Every token in tokens.json carries one of three confidence levels:
| Flag | Meaning |
|---|---|
confirmed | Read directly from CSS variables, computed styles, or source files |
inferred-likely | Derived from consistent visual patterns with high probability |
inferred | Visually approximated — treat as a starting point, not a source of truth |
Without this, the output would be misleading. A tool that confidently gives you #1a1a1a when it actually sampled a JPEG artifact is worse than no tool at all. The flags let you trust what's trustworthy and flag what needs verification.
The Seven-Phase Workflow
The extraction runs through a fixed sequence — each phase feeds the next:
1. Reconnaissance — HTTP headers, meta tags, manifest, linked stylesheets, script sources, and font loading strategy. The goal is to build a map of what's knowable before touching the visual layer.
2. Token Extraction — CSS custom properties, @font-face declarations, computed property sampling across representative elements. Color, type, space, and radius.
3. Atom Identification — The smallest reusable units: buttons, inputs, badges, dividers. Each atom is documented with its full token set.
4. Component Anatomy — Composite components assembled from atoms. Headers, cards, navbars. Every sub-element is named with tokens and relationships — not just "the card has a shadow" but which shadow token, applied where, at what breakpoint.

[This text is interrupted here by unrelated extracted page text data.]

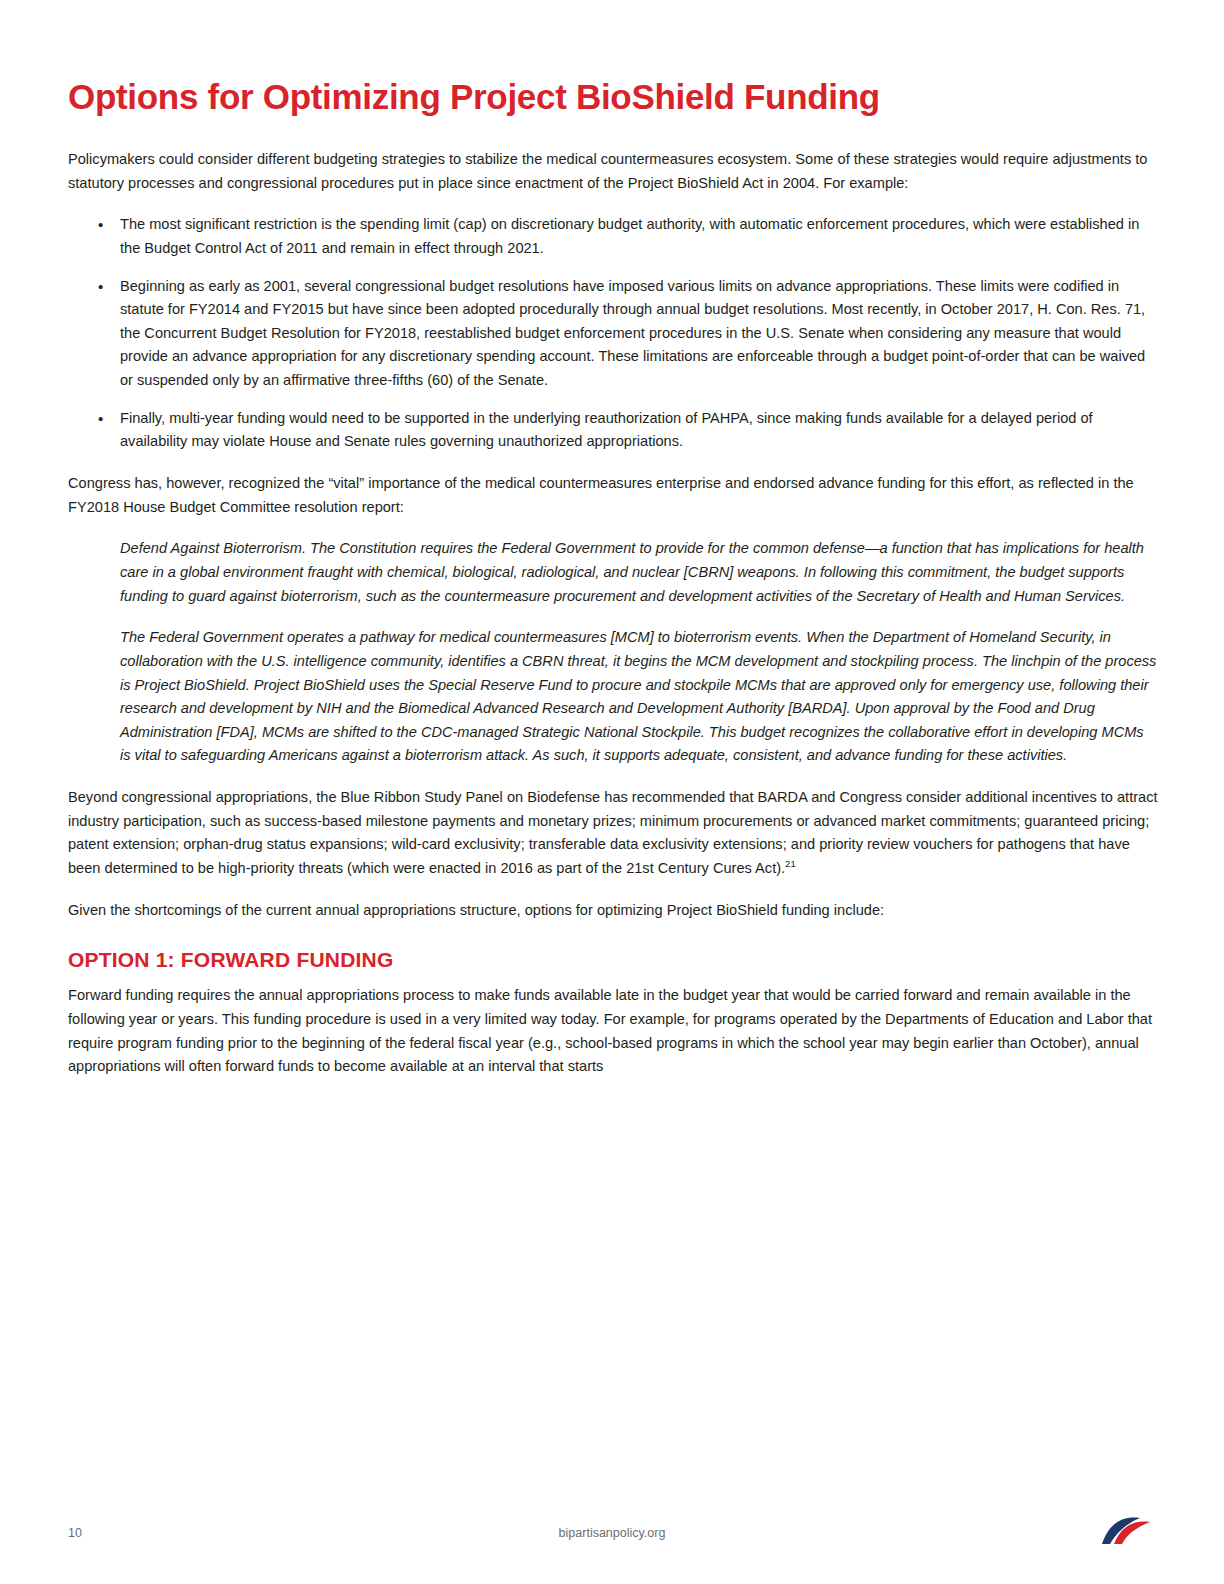Options for Optimizing Project BioShield Funding
Policymakers could consider different budgeting strategies to stabilize the medical countermeasures ecosystem. Some of these strategies would require adjustments to statutory processes and congressional procedures put in place since enactment of the Project BioShield Act in 2004. For example:
The most significant restriction is the spending limit (cap) on discretionary budget authority, with automatic enforcement procedures, which were established in the Budget Control Act of 2011 and remain in effect through 2021.
Beginning as early as 2001, several congressional budget resolutions have imposed various limits on advance appropriations. These limits were codified in statute for FY2014 and FY2015 but have since been adopted procedurally through annual budget resolutions. Most recently, in October 2017, H. Con. Res. 71, the Concurrent Budget Resolution for FY2018, reestablished budget enforcement procedures in the U.S. Senate when considering any measure that would provide an advance appropriation for any discretionary spending account. These limitations are enforceable through a budget point-of-order that can be waived or suspended only by an affirmative three-fifths (60) of the Senate.
Finally, multi-year funding would need to be supported in the underlying reauthorization of PAHPA, since making funds available for a delayed period of availability may violate House and Senate rules governing unauthorized appropriations.
Congress has, however, recognized the “vital” importance of the medical countermeasures enterprise and endorsed advance funding for this effort, as reflected in the FY2018 House Budget Committee resolution report:
Defend Against Bioterrorism. The Constitution requires the Federal Government to provide for the common defense—a function that has implications for health care in a global environment fraught with chemical, biological, radiological, and nuclear [CBRN] weapons. In following this commitment, the budget supports funding to guard against bioterrorism, such as the countermeasure procurement and development activities of the Secretary of Health and Human Services.
The Federal Government operates a pathway for medical countermeasures [MCM] to bioterrorism events. When the Department of Homeland Security, in collaboration with the U.S. intelligence community, identifies a CBRN threat, it begins the MCM development and stockpiling process. The linchpin of the process is Project BioShield. Project BioShield uses the Special Reserve Fund to procure and stockpile MCMs that are approved only for emergency use, following their research and development by NIH and the Biomedical Advanced Research and Development Authority [BARDA]. Upon approval by the Food and Drug Administration [FDA], MCMs are shifted to the CDC-managed Strategic National Stockpile. This budget recognizes the collaborative effort in developing MCMs is vital to safeguarding Americans against a bioterrorism attack. As such, it supports adequate, consistent, and advance funding for these activities.
Beyond congressional appropriations, the Blue Ribbon Study Panel on Biodefense has recommended that BARDA and Congress consider additional incentives to attract industry participation, such as success-based milestone payments and monetary prizes; minimum procurements or advanced market commitments; guaranteed pricing; patent extension; orphan-drug status expansions; wild-card exclusivity; transferable data exclusivity extensions; and priority review vouchers for pathogens that have been determined to be high-priority threats (which were enacted in 2016 as part of the 21st Century Cures Act).21
Given the shortcomings of the current annual appropriations structure, options for optimizing Project BioShield funding include:
OPTION 1: FORWARD FUNDING
Forward funding requires the annual appropriations process to make funds available late in the budget year that would be carried forward and remain available in the following year or years. This funding procedure is used in a very limited way today. For example, for programs operated by the Departments of Education and Labor that require program funding prior to the beginning of the federal fiscal year (e.g., school-based programs in which the school year may begin earlier than October), annual appropriations will often forward funds to become available at an interval that starts
10
bipartisanpolicy.org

5. Motion & Custom Implementations — Library detection (GSAP, Framer Motion, Lottie, native Web Animations, CSS transitions). Duration and easing tokens. Canvas and WebGL implementations documented with their driving variables and a reconstruction strategy.

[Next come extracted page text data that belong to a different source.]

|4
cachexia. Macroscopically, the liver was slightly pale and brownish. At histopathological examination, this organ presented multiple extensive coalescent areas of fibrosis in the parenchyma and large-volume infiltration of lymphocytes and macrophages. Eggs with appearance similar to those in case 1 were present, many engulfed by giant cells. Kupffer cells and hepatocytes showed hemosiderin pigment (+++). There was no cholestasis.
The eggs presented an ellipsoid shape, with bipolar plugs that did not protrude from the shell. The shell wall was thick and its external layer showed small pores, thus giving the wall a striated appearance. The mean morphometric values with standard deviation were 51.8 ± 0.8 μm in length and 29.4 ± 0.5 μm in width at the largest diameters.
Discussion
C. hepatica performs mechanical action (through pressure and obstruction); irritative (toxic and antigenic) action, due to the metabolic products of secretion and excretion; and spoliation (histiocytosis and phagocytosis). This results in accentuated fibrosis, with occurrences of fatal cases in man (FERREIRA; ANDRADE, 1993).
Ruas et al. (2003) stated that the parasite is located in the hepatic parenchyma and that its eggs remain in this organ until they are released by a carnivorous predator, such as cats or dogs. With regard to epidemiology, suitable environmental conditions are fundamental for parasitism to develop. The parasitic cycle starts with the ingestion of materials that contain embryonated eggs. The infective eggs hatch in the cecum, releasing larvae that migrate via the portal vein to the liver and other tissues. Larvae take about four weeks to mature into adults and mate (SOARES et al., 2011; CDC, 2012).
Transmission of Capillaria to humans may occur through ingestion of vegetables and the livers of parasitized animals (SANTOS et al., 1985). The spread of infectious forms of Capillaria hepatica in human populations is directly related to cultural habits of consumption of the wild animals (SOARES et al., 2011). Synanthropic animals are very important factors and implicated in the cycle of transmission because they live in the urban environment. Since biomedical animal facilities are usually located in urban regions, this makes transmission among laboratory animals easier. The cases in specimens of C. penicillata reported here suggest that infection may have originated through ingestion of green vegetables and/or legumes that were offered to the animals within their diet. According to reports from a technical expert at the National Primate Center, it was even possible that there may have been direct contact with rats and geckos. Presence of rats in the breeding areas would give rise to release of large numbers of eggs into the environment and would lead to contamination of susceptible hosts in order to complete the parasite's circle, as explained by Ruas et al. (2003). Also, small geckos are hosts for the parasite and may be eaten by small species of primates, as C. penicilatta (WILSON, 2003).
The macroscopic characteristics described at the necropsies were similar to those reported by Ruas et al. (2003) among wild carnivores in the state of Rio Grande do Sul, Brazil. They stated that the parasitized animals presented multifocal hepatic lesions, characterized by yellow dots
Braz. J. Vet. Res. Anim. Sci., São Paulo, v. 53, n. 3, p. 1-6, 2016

6. Brand Synthesis — Voice and tone. Photography and illustration treatment. The underlying principles that explain why the visual choices cohere.

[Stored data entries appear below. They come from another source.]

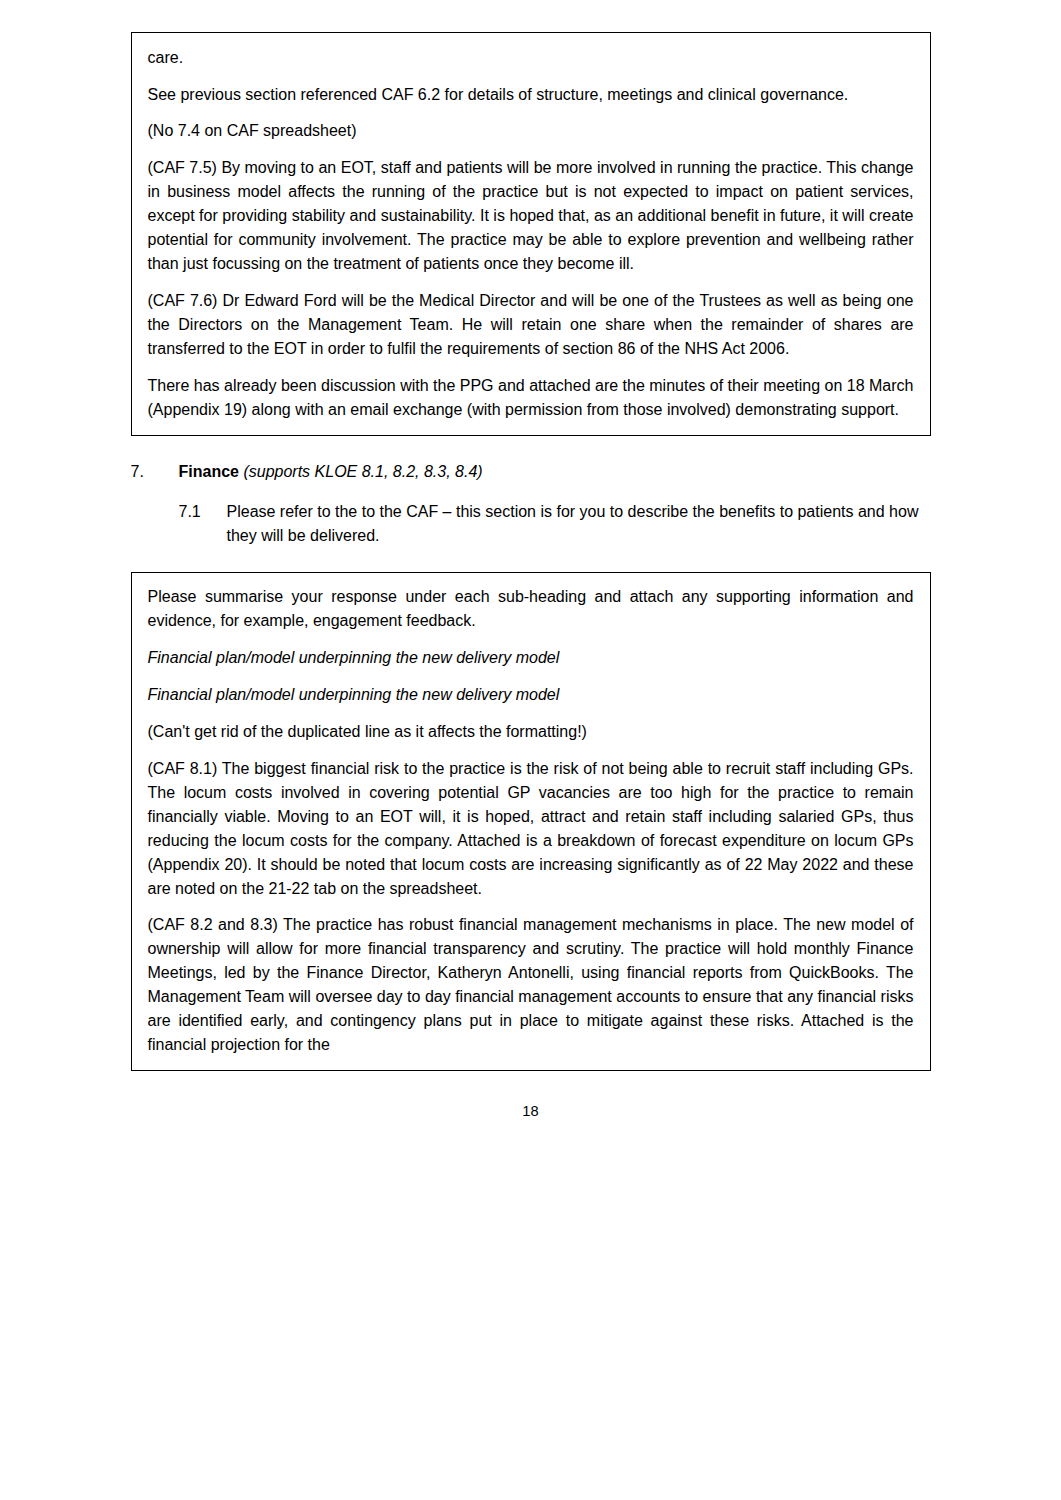care.
See previous section referenced CAF 6.2 for details of structure, meetings and clinical governance.
(No 7.4 on CAF spreadsheet)
(CAF 7.5) By moving to an EOT, staff and patients will be more involved in running the practice. This change in business model affects the running of the practice but is not expected to impact on patient services, except for providing stability and sustainability. It is hoped that, as an additional benefit in future, it will create potential for community involvement. The practice may be able to explore prevention and wellbeing rather than just focussing on the treatment of patients once they become ill.
(CAF 7.6) Dr Edward Ford will be the Medical Director and will be one of the Trustees as well as being one the Directors on the Management Team. He will retain one share when the remainder of shares are transferred to the EOT in order to fulfil the requirements of section 86 of the NHS Act 2006.
There has already been discussion with the PPG and attached are the minutes of their meeting on 18 March (Appendix 19) along with an email exchange (with permission from those involved) demonstrating support.
7.
Finance (supports KLOE 8.1, 8.2, 8.3, 8.4)
7.1
Please refer to the to the CAF – this section is for you to describe the benefits to patients and how they will be delivered.
Please summarise your response under each sub-heading and attach any supporting information and evidence, for example, engagement feedback.
Financial plan/model underpinning the new delivery model
Financial plan/model underpinning the new delivery model
(Can't get rid of the duplicated line as it affects the formatting!)
(CAF 8.1) The biggest financial risk to the practice is the risk of not being able to recruit staff including GPs. The locum costs involved in covering potential GP vacancies are too high for the practice to remain financially viable. Moving to an EOT will, it is hoped, attract and retain staff including salaried GPs, thus reducing the locum costs for the company. Attached is a breakdown of forecast expenditure on locum GPs (Appendix 20). It should be noted that locum costs are increasing significantly as of 22 May 2022 and these are noted on the 21-22 tab on the spreadsheet.
(CAF 8.2 and 8.3) The practice has robust financial management mechanisms in place. The new model of ownership will allow for more financial transparency and scrutiny. The practice will hold monthly Finance Meetings, led by the Finance Director, Katheryn Antonelli, using financial reports from QuickBooks. The Management Team will oversee day to day financial management accounts to ensure that any financial risks are identified early, and contingency plans put in place to mitigate against these risks. Attached is the financial projection for the
18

7. Self-Audit — A mandatory gap analysis. What couldn't be extracted? What was inferred under uncertainty? What needs manual verification? This section exists precisely because tools that don't report their own failures are dangerous.
Building It as a Plugin
The plugin architecture came from a constraint I wanted to enforce: the workflow had to be portable. Instead of a bespoke CLI, I wanted anyone with Claude Code to be able to run it against any URL or screenshot with one line.
Extract the design system from https://stripe.com
Document the brand of this screenshot: [attach image]
Build a style guide from this Figma file: [paste URL]
The plugin is installed via the Claude Code marketplace:
/plugin marketplace add zeon-kun/extract-design
/plugin install extract-design@extract-design
Under the hood, the plugin defines a skill with a strict output contract. Claude Code executes the seven phases and writes all three files. The validate.sh script checks JSON syntax, SKILL.md frontmatter, and HTML well-formedness — so the output is always machine-readable.
Non-Negotiables
A few rules are hard-coded into the plugin's behavior:
- Component anatomy is exhaustive. Every sub-element, not just top-level components.
- Motion is always attempted. Library detection is not optional — an undocumented animation library is an undocumented constraint on every future developer touching that brand.
- All three files are always produced. Even if you only ask for tokens, you get the preview and README. Partial extractions create partial mental models.
- No silent guessing. If a value can't be confirmed, it gets an
inferredflag. A wrong confident answer is a bug. An honest uncertain answer is just a flag.
What's Next
The current extraction relies on static analysis — what's in the DOM and CSS at load time. The next meaningful improvement is a dynamic layer: recording scroll events, hover states, and interaction animations that only exist in response to user input.
Motion in particular is underextracted. Most branded animation happens in response to events, not on load. A headless browser that can simulate interactions would unlock a much richer motion token set.
The other gap is design token naming. I can extract #1a1a1a as a foreground color, but whether a brand calls it --color-ink-primary or --fg or $text-dark — that naming convention is part of the brand system too. Extracting intent, not just value.